The blame can be spread but most of the fingers should point to the offensive line and running game. On the 17 red zone trips in the four games Texas lost, four ended in field goals and three in no scores. Texas attempted 14 rushes in those ill-fated trips for negative 27 yards.
On the 10 red zone touchdowns Texas rushed the ball 14 times as well for an average of 2.7 yards. Not outstanding by any measure. But defenses do tend to stiffen and there is not as much room to run when the goal line looms.

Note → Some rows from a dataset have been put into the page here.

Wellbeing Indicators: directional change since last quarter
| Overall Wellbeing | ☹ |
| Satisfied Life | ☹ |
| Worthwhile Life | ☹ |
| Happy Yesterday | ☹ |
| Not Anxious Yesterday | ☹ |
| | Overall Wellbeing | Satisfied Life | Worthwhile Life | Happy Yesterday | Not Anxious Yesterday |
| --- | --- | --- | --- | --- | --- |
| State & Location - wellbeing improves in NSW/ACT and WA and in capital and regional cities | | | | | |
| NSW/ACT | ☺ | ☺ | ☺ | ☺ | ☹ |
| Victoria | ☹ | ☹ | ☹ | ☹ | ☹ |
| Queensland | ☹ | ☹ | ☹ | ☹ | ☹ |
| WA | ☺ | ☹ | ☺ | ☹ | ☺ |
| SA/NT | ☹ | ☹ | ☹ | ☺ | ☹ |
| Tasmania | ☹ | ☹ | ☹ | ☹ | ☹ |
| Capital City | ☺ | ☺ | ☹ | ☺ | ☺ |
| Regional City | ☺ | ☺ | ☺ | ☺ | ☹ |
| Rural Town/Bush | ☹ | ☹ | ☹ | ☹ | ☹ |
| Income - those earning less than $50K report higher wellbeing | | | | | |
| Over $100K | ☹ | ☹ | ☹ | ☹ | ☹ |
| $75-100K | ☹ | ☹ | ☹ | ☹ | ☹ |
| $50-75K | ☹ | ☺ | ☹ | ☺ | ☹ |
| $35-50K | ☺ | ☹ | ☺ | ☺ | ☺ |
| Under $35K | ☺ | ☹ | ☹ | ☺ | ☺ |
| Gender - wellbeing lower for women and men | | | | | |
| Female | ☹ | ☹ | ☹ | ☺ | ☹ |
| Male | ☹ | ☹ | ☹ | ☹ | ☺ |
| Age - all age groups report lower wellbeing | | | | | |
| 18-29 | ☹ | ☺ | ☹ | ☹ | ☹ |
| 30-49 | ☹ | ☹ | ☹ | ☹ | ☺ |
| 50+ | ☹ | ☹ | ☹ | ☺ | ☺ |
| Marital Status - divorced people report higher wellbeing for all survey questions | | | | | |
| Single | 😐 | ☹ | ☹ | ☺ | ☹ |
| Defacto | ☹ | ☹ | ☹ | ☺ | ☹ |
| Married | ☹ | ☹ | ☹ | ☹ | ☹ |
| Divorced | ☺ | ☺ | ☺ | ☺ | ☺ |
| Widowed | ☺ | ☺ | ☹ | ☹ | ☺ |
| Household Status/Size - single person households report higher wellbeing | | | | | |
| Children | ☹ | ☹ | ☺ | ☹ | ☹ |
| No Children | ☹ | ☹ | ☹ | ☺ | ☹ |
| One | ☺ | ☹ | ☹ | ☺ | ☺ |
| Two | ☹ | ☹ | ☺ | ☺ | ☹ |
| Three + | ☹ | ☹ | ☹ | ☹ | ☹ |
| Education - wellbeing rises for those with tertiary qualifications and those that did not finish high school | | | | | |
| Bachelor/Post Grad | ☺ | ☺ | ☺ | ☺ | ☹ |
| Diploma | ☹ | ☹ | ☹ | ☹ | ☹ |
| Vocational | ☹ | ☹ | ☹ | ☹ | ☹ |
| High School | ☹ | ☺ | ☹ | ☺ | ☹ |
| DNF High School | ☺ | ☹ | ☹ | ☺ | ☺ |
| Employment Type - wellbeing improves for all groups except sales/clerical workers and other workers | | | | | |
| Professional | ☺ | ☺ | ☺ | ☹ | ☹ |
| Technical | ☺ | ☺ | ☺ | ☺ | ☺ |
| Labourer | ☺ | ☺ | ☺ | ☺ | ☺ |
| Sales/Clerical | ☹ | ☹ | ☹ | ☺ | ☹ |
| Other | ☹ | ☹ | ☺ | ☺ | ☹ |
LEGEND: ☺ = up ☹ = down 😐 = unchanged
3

The passing game was not much better. Again, in the seven times Texas failed to score seven points, the quarterbacks were 2 of 7 for zero yards with an interception and sacked or a 10 yard loss once. (In addition to this stagger stat, all of David Ash’s seven interceptions were caught by defenders inside the red zone therefore ending additional potential red zone drives and scores.)
On those 10 touchdowns Texas did score against the fearsome foursome of the Big 12, the quarterbacks were 7 of 8 for 80 yards. But six of those receptions for 66 yards were made on red zone scores where Texas was down two scores or more with less than 3:07 remaining. (The lone exception was a 14-yard pass by McCoy in second quarter against Kansas State.)
For those with an optimistic bent, Oregon State has allowed opponents to score touchdowns 63 percent of the time they have crossed into the red zone. So the potential to score in the red zone against the Beavers is there.
Of course, given the experience at quarterback, veteran line and that two of the nation’s most highly sought after running backs were on the roster it appeared there was the potential to score touchdowns in the red zone at the start of 2012 as well.